Water from your air-conditioner? That's just one unconventional source of moisture you can tap for your garden, according to author Brad Lancaster. He lives on an urban lot in Tucson, Arizona and catches and reuses almost all of the rainwater that falls on his property. On Saturday, he'll visit Las Vegas for a one-day seminar on rainwater collection. He joins us to discuss some techniques for maximizing moisturein the desert.

Q: We only get about four inches of rainwater a year in Las Vegas. If someone were to harvest that with a collection system, how much water would that be?

It can be substantial. For just one inch of rain falling on a one-acre site, that would be over 27,000 gallons a year – again, that’s just for one inch of rain falling on that acre. So it can be good. And especially if you are capturing water not only from your roof, but from your other hardscapes like your driveways, patios and sidewalks. If you direct that water not to the street, but instead direct it to your landscape, you can triple the available rainfall in those landscaped areas, so increasing your available rainfall from 4 inches to 12 inches a year.

Q: So when we talk about a water collection system, what does that look like?

It can be a number of things. Typically people think of tanks so there being a gutter on the roof that directs water to a downspout and then a tank. And that is definitely one strategy, but that’s not where I recommend people begin.

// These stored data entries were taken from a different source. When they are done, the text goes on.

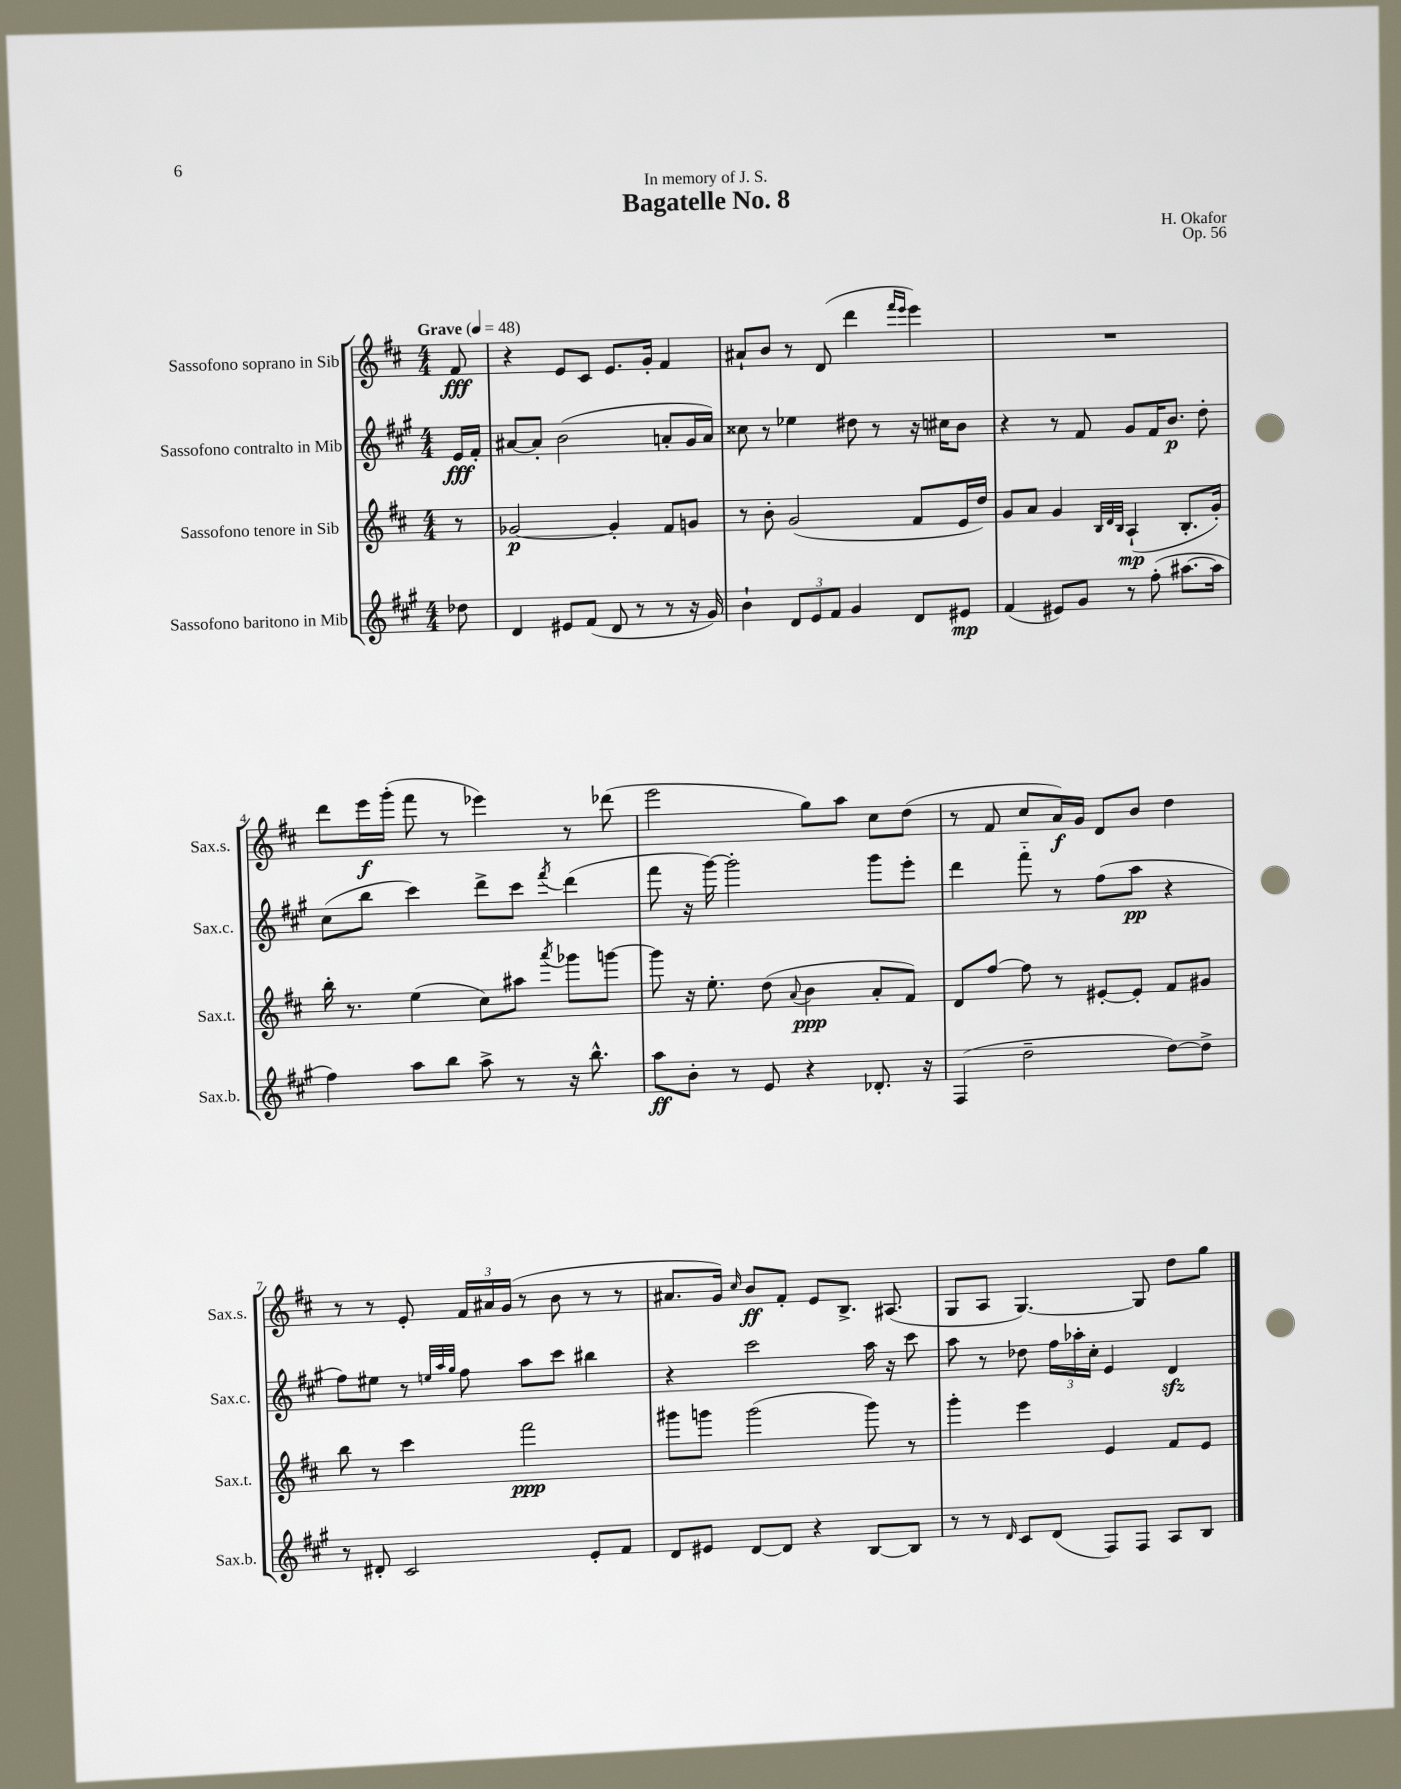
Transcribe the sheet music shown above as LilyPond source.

\header { title = "Bagatelle No. 8" composer = "H. Okafor" dedication = "In memory of J. S." opus = "Op. 56" }
<<
\new StaffGroup <<
\new Staff = "s0" \with { instrumentName = "Sassofono soprano in Sib" shortInstrumentName = "Sax.s." } {
    \clef treble \key d \major \numericTimeSignature \time 4/4 \partial 8 \tempo "Grave" 4 = 48
    \autoBeamOff fis'8\fff |
    r4 e'8[ cis'8] e'8.[ g'16]-. fis'4 |
    ais'8[-! b'8] r8 d'8( d'''4 \grace { fis'''16[ e'''16] } e'''4) |
    R1 |
    d'''8[ e'''16\f g'''16]-.( fis'''8 r8 ees'''4) r8 des'''8( |
    e'''2 g''8[) a''8] cis''8[ d''8]( |
    r8 fis'8 cis''8[ a'16\f) g'16] d'8[ b'8] d''4 |
    r8 r8 e'8-. \tuplet 3/2 { fis'16[ ais'16 g'16]( } r8 b'8 r8 r8 |
    ais'8.[ g'16]) \grace { cis''16 } b'8[\ff fis'8]-. e'8[ b8.]-> ais8.( |
    g8[ a8] g4.~) g8 d''8[ g''8] \bar "|." |
}
\new Staff = "s1" \with { instrumentName = "Sassofono contralto in Mib" shortInstrumentName = "Sax.c." } {
    \clef treble \key a \major \numericTimeSignature \time 4/4 \partial 8
    \autoBeamOff e'16[\fff fis'16]-. |
    ais'8[~ ais'8]-. b'2( a'8[-. gis'16 a'16]) |
    cisis''8 r8 ees''4 dis''8 r8 r16 cis''16[ b'8] |
    r4 r8 fis'8 gis'8[ fis'16 b'8.]\p d''8-. |
    cis''8[( b''8] cis'''4) d'''8[-> cis'''8] \acciaccatura { fis'''8 } d'''4( |
    fis'''8 r16 gis'''16~) gis'''2-. gis'''8[ e'''8]-. |
    d'''4 fis'''8-_ r8 fis''8[( a''8]\pp r4 |
    fis''8[) eis''8] r8 \grace { e''32[ a''32 gis''32] } fis''8 a''8[ cis'''8] bis''4 |
    r4 cis'''2 a''16 r16 cis'''8 |
    a''8 r8 des''8 \tuplet 3/2 { fis''16[ aes''16-. cis''16]-. } e'4 d'4\sfz \bar "|." |
}
\new Staff = "s2" \with { instrumentName = "Sassofono tenore in Sib" shortInstrumentName = "Sax.t." } {
    \clef treble \key d \major \numericTimeSignature \time 4/4 \partial 8
    \autoBeamOff r8 |
    ges'2~\p ges'4-. fis'8[ g'8] |
    r8 b'8-. g'2( fis'8[ e'16 d''16]) |
    g'8[ a'8] g'4 \grace { b32[ d'32 b32] } a4-!\mp( b8.[-. g'16]-.) |
    b''16-. r8. e''4( cis''8[) ais''8] \acciaccatura { a'''8 } ges'''8[ g'''8]~ |
    g'''8 r16 e''8.-. d''8( \appoggiatura { a'8 } b'4\ppp a'8[-. fis'8]) |
    d'8[ fis''8]~ fis''8 r8 eis'8[~-. eis'8]-. fis'8[ gis'8] |
    b''8 r8 cis'''4 fis'''2\ppp |
    gis'''8[ g'''8] g'''2( g'''8) r8 |
    g'''4-. e'''4 e'4 fis'8[ e'8] \bar "|." |
}
\new Staff = "s3" \with { instrumentName = "Sassofono baritono in Mib" shortInstrumentName = "Sax.b." } {
    \clef treble \key a \major \numericTimeSignature \time 4/4 \partial 8
    \autoBeamOff des''8 |
    d'4 eis'8[ fis'8]( d'8 r8 r8 r16 gis'16) |
    b'4-! \tuplet 3/2 { d'8[ e'8 fis'8] } gis'4 d'8[ eis'8]\mp |
    fis'4( eis'8[) gis'8] r8 fis''8-.( ais''8.[~ ais''16] |
    fis''4) a''8[ b''8] a''8-> r8 r16 b''8.-^ |
    a''8[\ff b'8]-. r8 e'8 r4 des'8.-. r16 |
    fis4( d''2-- d''8[~) d''8]-> |
    r8 dis'8-. cis'2 e'8[-. fis'8] |
    d'8[ eis'8] d'8[~ d'8] r4 b8[~ b8] |
    r8 r8 \grace { d'16 } cis'8[ d'8]( fis8[) fis8] a8[ b8] \bar "|." |
}
>>
>>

Instead, I recommend people begin by just changing the surface of their landscape so instead of being hill-like that drains top soil and water, instead be bowl-like, which harvests and infiltrates water, and also collects biomass and increases soil fertility. Basically what that would look like,  is you still have your roof draining water to the landscape with a gutter or without a gutter. Then you will have this bowl-like or depressed topography in your yard that pools the water and then rapidly infiltrates it so you have no puddles and no mosquito issues and the soil then becomes your tank, so you don’t have to buy a tank. Thus this costs no more than the price of the shovel if you do the work, and that way you get the water back out is by planting pumps. You use the vegetation and the landscape draws it up through the roots, and you can use the water in the form of shade, wildlife habitats, beauty food production and so on .

Q.  This is water that doesn’t end up in Lake Mead ultimately, so doesn’t that impact local water supply?

This harvesting of rain water impacts in a positive way, because while you do have water going to Lake Mead, the water just drains off. You’re losing the bulk of that water to evaporation, not only as that water is travelling to Lake Mead, but once it gets to Lake Mead.  We’re in a dry land environment where potential water loss to evaporation dramatically exceeds water gain to precipitation. In this environment, I feel what is very key is that we do anything and everything we can to reduce water loss to evaporation, and if we store water on the surface behind a dam in a reservoir for instance. Or we drain the water over the surface through surface drains over great distances, that dramatically increases loss by evaporation. So this way we get the water into the soil, beneath the soil, beneath the mulch, so it lasts longer into the dry spell.